Do Nurses at Emerald Claremore Stick Around?

Staff turnover at EMERALD CARE CENTER CLAREMORE is high. At 56%, the facility is 10 percentage points above the Oklahoma average of 46%. Registered Nurse turnover is particularly concerning at 100%. RNs handle complex medical decisions and coordinate care — frequent RN changes can directly impact care quality. High turnover means new staff may not know residents' individual needs, medications, or preferences. It can also be disorienting for residents, especially those with dementia who rely on familiar faces. Families should ask: What is causing the turnover? What retention programs are in place? How do you ensure care continuity during staff transitions?

Was Emerald Claremore Ever Fined?

EMERALD CARE CENTER CLAREMORE has been fined $5,244 across 1 penalty action. This is below the Oklahoma average of $33,131. While any fine indicates a compliance issue, fines under $50,000 are relatively common and typically reflect isolated problems that were subsequently corrected.
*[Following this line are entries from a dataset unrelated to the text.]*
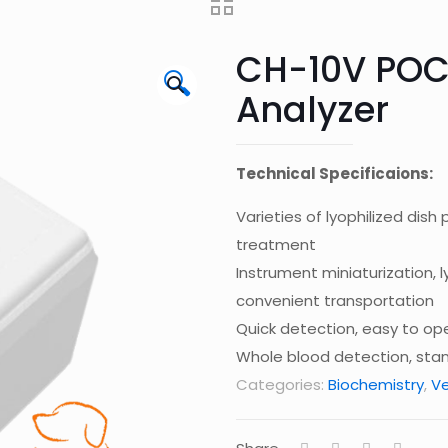
CH-10V POC
🔍
Analyzer
Technical Specificaions:
Varieties of lyophilized dis
treatment
Instrument miniaturization,
convenient transportation
Quick detection, easy to op
Whole blood detection, sta
Categories:
Biochemistry
,
Ve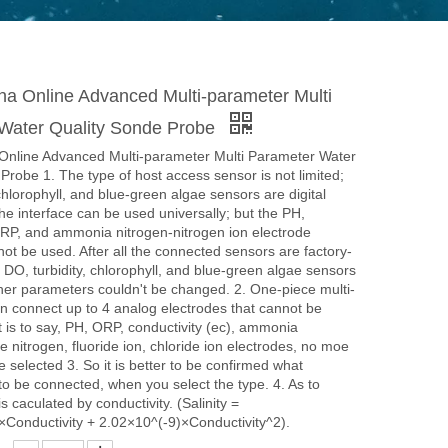
a Online Advanced Multi-parameter Multi
Water Quality Sonde Probe
nline Advanced Multi-parameter Multi Parameter Water
Probe 1. The type of host access sensor is not limited;
 chlorophyll, and blue-green algae sensors are digital
he interface can be used universally; but the PH,
ORP, and ammonia nitrogen-nitrogen ion electrode
not be used. After all the connected sensors are factory-
e DO, turbidity, chlorophyll, and blue-green algae sensors
her parameters couldn't be changed. 2. One-piece multi-
 connect up to 4 analog electrodes that cannot be
 is to say, PH, ORP, conductivity (ec), ammonia
te nitrogen, fluoride ion, chloride ion electrodes, no moe
e selected 3. So it is better to be confirmed what
o be connected, when you select the type. 4. As to
 is caculated by conductivity. (Salinity =
×Conductivity + 2.02×10^(-9)×Conductivity^2).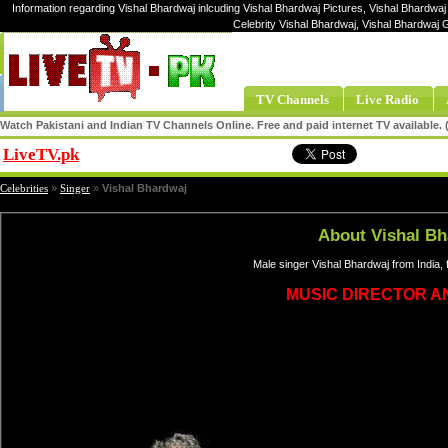
Information regarding Vishal Bhardwaj inlcuding Vishal Bhardwaj Pictures, Vishal Bhardwaj
Celebrity Vishal Bhardwaj, Vishal Bhardwaj 
TV Channels
Live Radio
Watch Pakistani and Indian TV Channels Online. Free and paid internet TV available
LiveTV.pk
Share
Celebrities
»
Singer
»
Vishal Bhardwaj
About Vishal Bh
Male singer Vishal Bhardwaj from India,
MUSIC DIRECTOR A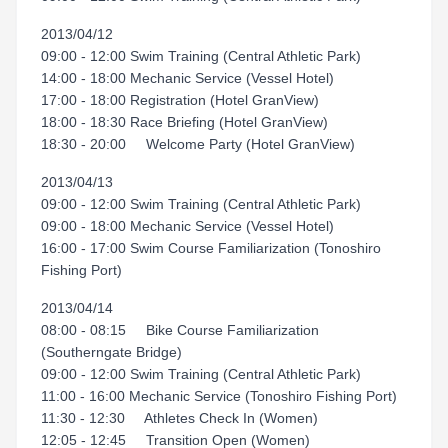
2013/04/12
09:00 - 12:00 Swim Training (Central Athletic Park)
14:00 - 18:00 Mechanic Service (Vessel Hotel)
17:00 - 18:00 Registration (Hotel GranView)
18:00 - 18:30 Race Briefing (Hotel GranView)
18:30 - 20:00 Welcome Party (Hotel GranView)
2013/04/13
09:00 - 12:00 Swim Training (Central Athletic Park)
09:00 - 18:00 Mechanic Service (Vessel Hotel)
16:00 - 17:00 Swim Course Familiarization (Tonoshiro
Fishing Port)
2013/04/14
08:00 - 08:15 Bike Course Familiarization
(Southerngate Bridge)
09:00 - 12:00 Swim Training (Central Athletic Park)
11:00 - 16:00 Mechanic Service (Tonoshiro Fishing Port)
11:30 - 12:30 Athletes Check In (Women)
12:05 - 12:45 Transition Open (Women)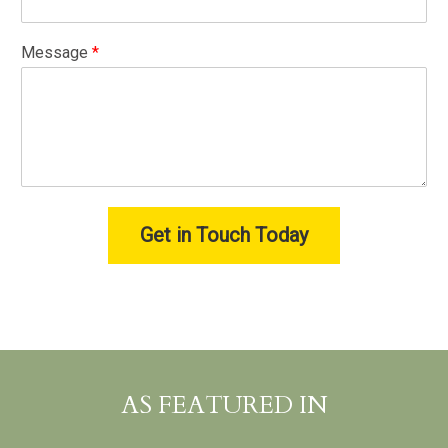
Message
*
Get in Touch Today
AS FEATURED IN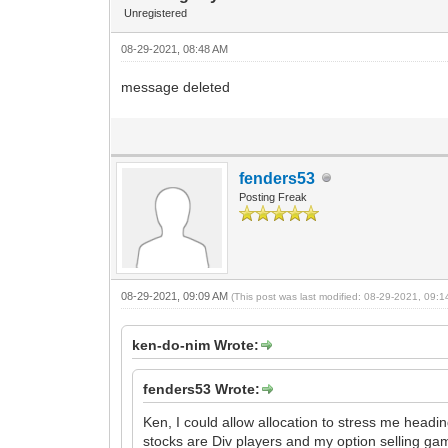
Unregistered
08-29-2021, 08:48 AM
message deleted
fenders53
Posting Freak
08-29-2021, 09:09 AM
(This post was last modified: 08-29-2021, 09:
ken-do-nim Wrote:
fenders53 Wrote:
Ken, I could allow allocation to stress me head
stocks are Div players and my option selling ga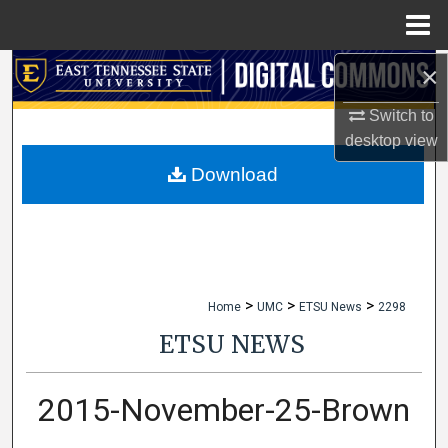
Menu
Home
×
Search
Switch to
Browse Collections
desktop
view
My Account
Download
About
Digital Commons Network™
>
>
>
Home
UMC
ETSU News
2298
ETSU NEWS
2015-November-25-Brown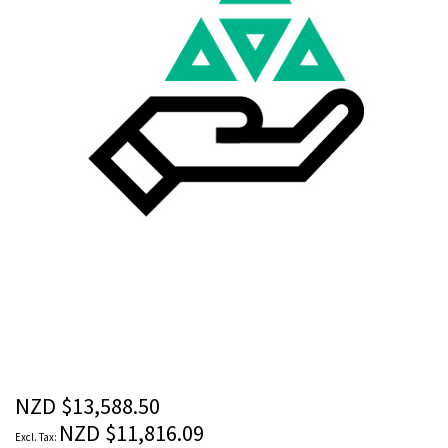
images
gallery
Skip
to
the
beginning
of
the
NZD $13,588.50
images
NZD $11,816.09
gallery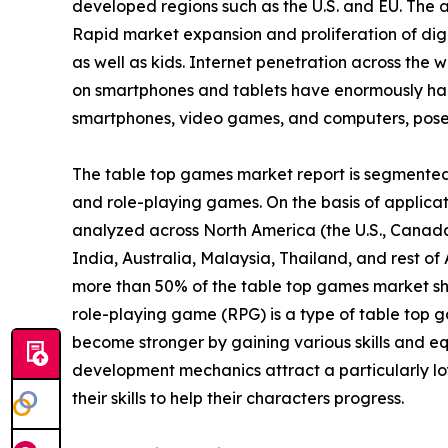
developed regions such as the U.S. and EU. The
Rapid market expansion and proliferation of digi
as well as kids. Internet penetration across the w
on smartphones and tablets have enormously ham
smartphones, video games, and computers, poses 
The table top games market report is segmented i
and role-playing games. On the basis of applicatio
analyzed across North America (the U.S., Canada
India, Australia, Malaysia, Thailand, and rest o
more than 50% of the table top games market sh
role-playing game (RPG) is a type of table top g
become stronger by gaining various skills and eq
development mechanics attract a particularly lo
their skills to help their characters progress.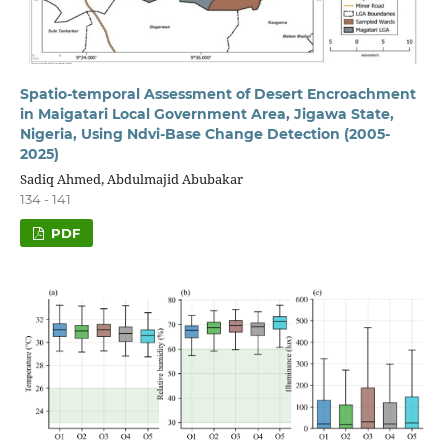
Spatio-temporal Assessment of Desert Encroachment
in Maigatari Local Government Area, Jigawa State,
Nigeria, Using Ndvi-Base Change Detection (2005-
2025)
Sadiq Ahmed, Abdulmajid Abubakar
134 - 141
PDF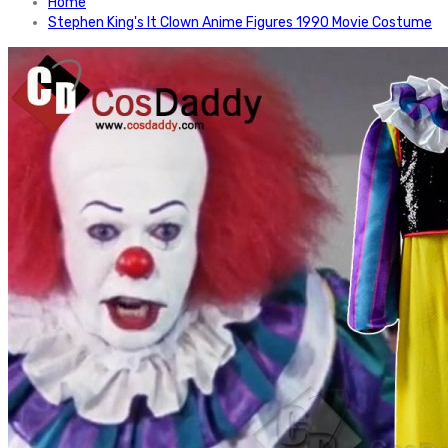
Home
Stephen King's It Clown Anime Figures 1990 Movie Costume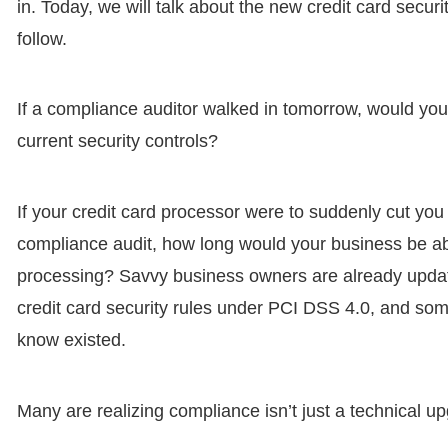
in. Today, we will talk about the new credit card secu
follow.
If a compliance auditor walked in tomorrow, would you
current security controls?
If your credit card processor were to suddenly cut you
compliance audit, how long would your business be ab
processing? Savvy business owners are already updati
credit card security rules under PCI DSS 4.0, and som
know existed.
Many are realizing compliance isn’t just a technical u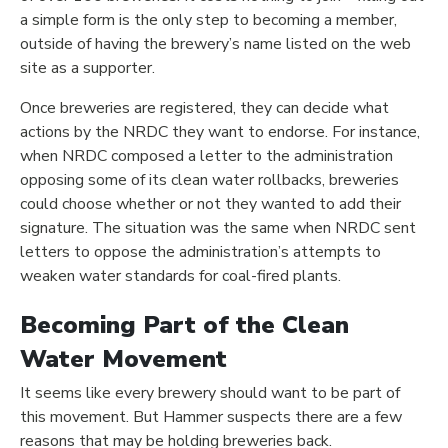
a simple form is the only step to becoming a member,
outside of having the brewery’s name listed on the web
site as a supporter.
Once breweries are registered, they can decide what
actions by the NRDC they want to endorse. For instance,
when NRDC composed a letter to the administration
opposing some of its clean water rollbacks, breweries
could choose whether or not they wanted to add their
signature. The situation was the same when NRDC sent
letters to oppose the administration’s attempts to
weaken water standards for coal-fired plants.
Becoming Part of the Clean
Water Movement
It seems like every brewery should want to be part of
this movement. But Hammer suspects there are a few
reasons that may be holding breweries back.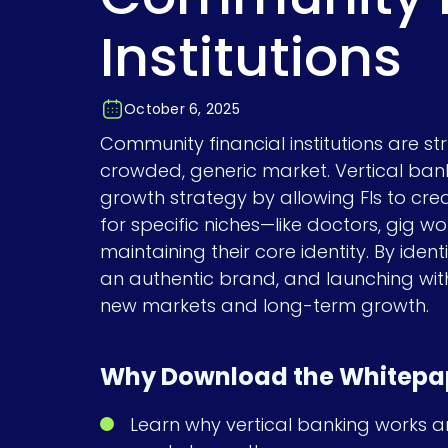
Institutions
October 6, 2025
Community financial institutions are s
crowded, generic market. Vertical ban
growth strategy by allowing FIs to cre
for specific niches—like doctors, gig w
maintaining their core identity. By identi
an authentic brand, and launching wit
new markets and long-term growth.
Why Download the Whitepa
Learn why vertical banking works a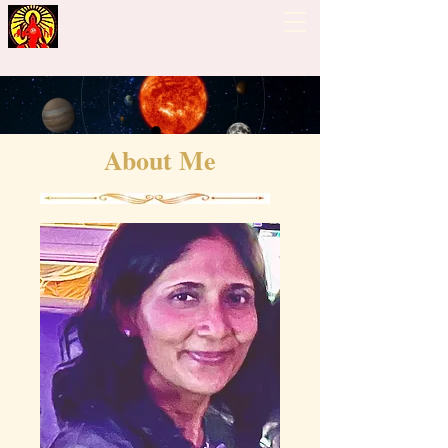
Guiding Hand - Bhrigu
Nadi Astrology
About Me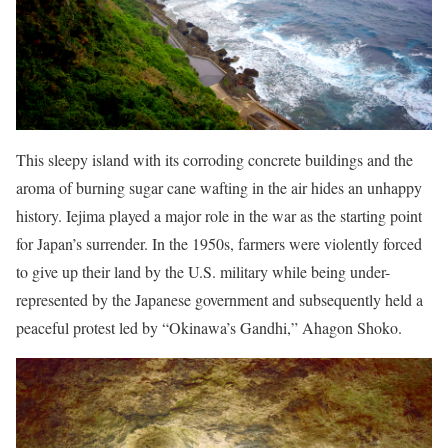
This sleepy island with its corroding concrete buildings and the
aroma of burning sugar cane wafting in the air hides an unhappy
history. Iejima played a major role in the war as the starting point
for Japan’s surrender. In the 1950s, farmers were violently forced
to give up their land by the U.S. military while being under-
represented by the Japanese government and subsequently held a
peaceful protest led by “Okinawa’s Gandhi,” Ahagon Shoko.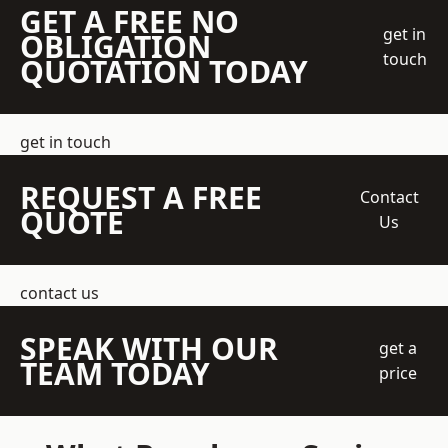
GET A FREE NO
get in
OBLIGATION
touch
QUOTATION TODAY
get in touch
REQUEST A FREE
Contact
QUOTE
Us
contact us
SPEAK WITH OUR
get a
TEAM TODAY
price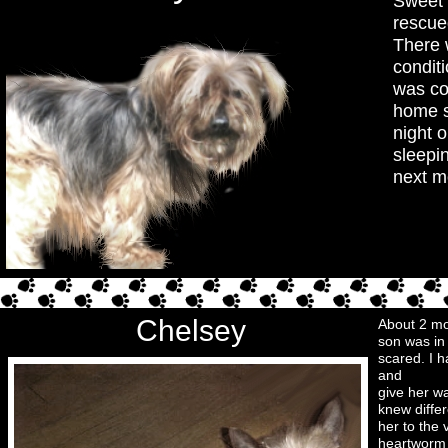
Sweet 
rescue
There 
condit
was co
home s
night o
sleepin
next m
Chelsey
About 2 mo
son was in
scared. I h
and
give her w
knew differ
her to the
heartworm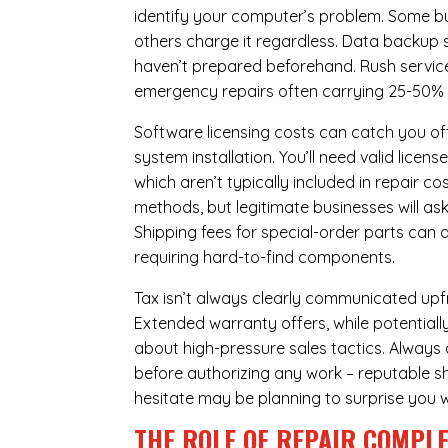
identify your computer’s problem. Some bus
others charge it regardless.
Data backup s
haven’t prepared beforehand. Rush servic
emergency repairs often carrying 25-50%
Software licensing costs can catch you off
system installation. You’ll need valid lice
which aren’t typically included in repair c
methods, but legitimate businesses will a
Shipping fees for special-order parts can 
requiring hard-to-find components.
Tax isn’t always clearly communicated upfro
Extended warranty offers, while potentially
about high-pressure sales tactics. Always a
before authorizing any work – reputable sh
hesitate may be planning to surprise you w
THE ROLE OF REPAIR COMPLE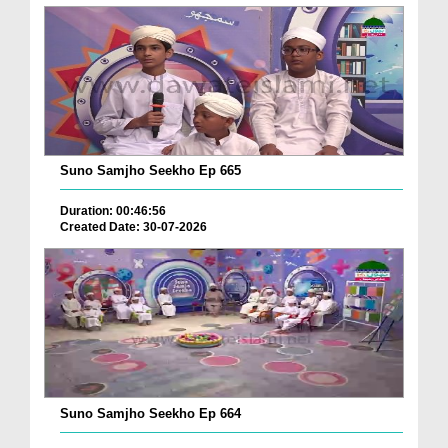
Suno Samjho Seekho Ep 665
Duration: 00:46:56
Created Date: 30-07-2026
Suno Samjho Seekho Ep 664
Families should ask what specific issues led to these fines and confirm they've been resolved.

Is Emerald Claremore on Any Federal Watch List?

EMERALD CARE CENTER CLAREMORE is not on any federal watch list. The most significant is the Special Focus Facility (SFF) program, which identifies the bottom 1% of nursing homes nationally based on persistent, serious quality problems. Not being on this list means the facility has avoided the pattern of deficiencies that triggers enhanced federal oversight. This is a positive indicator, though families should still review the facility's inspection history directly.